Who was The Kansas Comet?

Yesterday was a sad day for all Chicago Bears fans as well as the NFL in general. We learned of the passing of one of the NFL greats, Gale Sayers. To understand Gale Sayers, nicknamed the Kansas Comet, as he was called in the 60s, is to understand a wonderful human being. A man who helped bridge the race gap in the 1960s NFL and lifted a nation into understanding that no matter one's race or creed, men could unite and build a lasting relationship. 
Gale Eugene Sayers was born May 30, 1943, in Wichita Kansas, and was a natural athlete all his life. He would grow up and play for his home state college, Kansas University. As a Jayhawk, he would compile 4,020 all-purpose yards over three seasons and would be recognized twice as a consensus All-American.  
Gale was drafted by the Chicago Bears in the first round, fourth overall, in the 1965 NFL Draft, and was also picked fifth overall by the Kansas City Chiefs of the American Football League in the AFL draft. He chose the Chicago Bears as his team. He knew that the NFL was the high watermark for pro football, and he wanted to play for the league's creator and best coach, George Halas.  
When Gale entered the NFL, his coaches and teammates knew the game would never be the same. In his rookie season, Gale had set a league record by scoring 22 touchdowns—including a record-tying six in one game against the San Fransico 49ers. He gained 2,272 all-purpose yards that fist season, en route to being named the NFL's Rookie of the Year.  
During his first season, Gale met another rookie running back by the name of Brian Piccolo, an undrafted free agent from Wake Forest.  
Brian and Gale would form a formidable duo on the football field and off. Brian was a wise-ass, and Gale was shy and reserved. Together they were inseparable and became the first black and white roommates in the NFL. Mixed race roommates may not seem like a big deal now, but back in the 1960s, this was not done.  
With the support of George Halas and the other Chicago Bear teammates, this new notion of brotherhood started to take shape and change the dominant views of the time.  
As the next couple of years came and went, Gale would continue to get Pro Bowl honors, and Brian would continue to play with Gale on the field. In the middle of the 1968 season, Gale injured his right knee and missed the last five games of that year. He was depressed and inconsolable and felt he might never play to the level he had in the past. It was his best friend Brian that gave him hope and showed him he was more powerful then he thought. It was Brian's love and support that helped Gale return to play for the Bears the following year and inspired Gale to write a book entitled, I am thirdwhich was the inspiration for the movie, Brian's Song.

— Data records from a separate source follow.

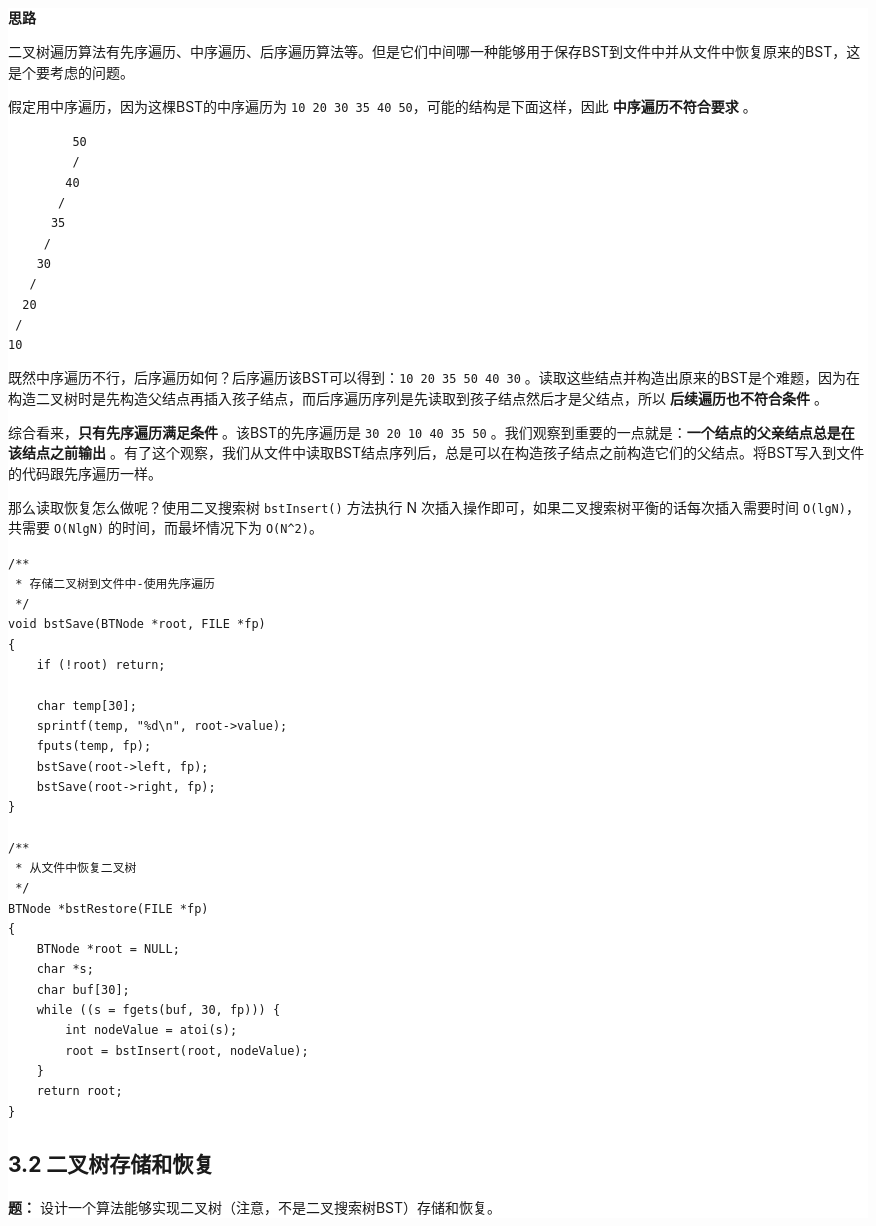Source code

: **思路**

二叉树遍历算法有先序遍历、中序遍历、后序遍历算法等。但是它们中间哪一种能够用于保存BST到文件中并从文件中恢复原来的BST，这是个要考虑的问题。

假定用中序遍历，因为这棵BST的中序遍历为 `10 20 30 35 40 50`，可能的结构是下面这样，因此 **中序遍历不符合要求** 。

```
         50
         /      
        40 
       /   
      35
     /
    30
   /
  20
 /
10
```

既然中序遍历不行，后序遍历如何？后序遍历该BST可以得到：`10 20 35 50 40 30` 。读取这些结点并构造出原来的BST是个难题，因为在构造二叉树时是先构造父结点再插入孩子结点，而后序遍历序列是先读取到孩子结点然后才是父结点，所以 **后续遍历也不符合条件** 。

综合看来，**只有先序遍历满足条件** 。该BST的先序遍历是 `30 20 10 40 35 50` 。我们观察到重要的一点就是：**一个结点的父亲结点总是在该结点之前输出** 。有了这个观察，我们从文件中读取BST结点序列后，总是可以在构造孩子结点之前构造它们的父结点。将BST写入到文件的代码跟先序遍历一样。

那么读取恢复怎么做呢？使用二叉搜索树 `bstInsert()` 方法执行 N 次插入操作即可，如果二叉搜索树平衡的话每次插入需要时间 `O(lgN)`，共需要 `O(NlgN)` 的时间，而最坏情况下为 `O(N^2)`。

```
/**
 * 存储二叉树到文件中-使用先序遍历
 */
void bstSave(BTNode *root, FILE *fp)
{
    if (!root) return;

    char temp[30];
    sprintf(temp, "%d\n", root->value);
    fputs(temp, fp);
    bstSave(root->left, fp);
    bstSave(root->right, fp);
}

/**
 * 从文件中恢复二叉树
 */
BTNode *bstRestore(FILE *fp)
{
    BTNode *root = NULL;
    char *s;
    char buf[30];
    while ((s = fgets(buf, 30, fp))) {
        int nodeValue = atoi(s);
        root = bstInsert(root, nodeValue);
    }
    return root;
}
```
## 3.2 二叉树存储和恢复
**题：** 设计一个算法能够实现二叉树（注意，不是二叉搜索树BST）存储和恢复。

Gale had returned to form and was back to being a great running back for the Bears, but Brian was starting to lose weight and perform poorly on the field. As the year went on, Brian was diagnosed with embryonal cell carcinoma, a rare form of germ cell testicular cancer. Even with Gale's love and support, Brian would lose his fight with cancer and pass away on June 16, 1970.  
Gale was crestfallen at the loss of his best friend and teammate. But he had also learned a valuable lesson about love, acceptance, and power. 
At the end of the 1969 season, On May 25, 1970, Gale was awarded the George S. Halas Courage Award by the pro football writers for his remarkable comeback from a devastating knee injury in 1968 to lead the NFL in rushing in '69, having been the only 1000 yard rusher in the NFL that year. 
In the speech, Gale had shared these inspiring words: "...He has the heart of a giant and that rare form of courage that allows him to kid himself and his opponent - cancer. He has the mental attitude that makes me proud to have a friend who spells out the word 'courage' twenty-four hours a day, every day of his life. You flatter me by giving me this award, but I tell you that I accept it for Brian Piccolo. It is mine tonight, it is Brian Piccolo's tomorrow.  I love Brian Piccolo, and I'd like all of you to love him too. Tonight, when you hit your knees, please ask God to love him."
I hope we can all see and feel the power in ourselves and others, and may we all send our love to the Sayers and Piccolo families today.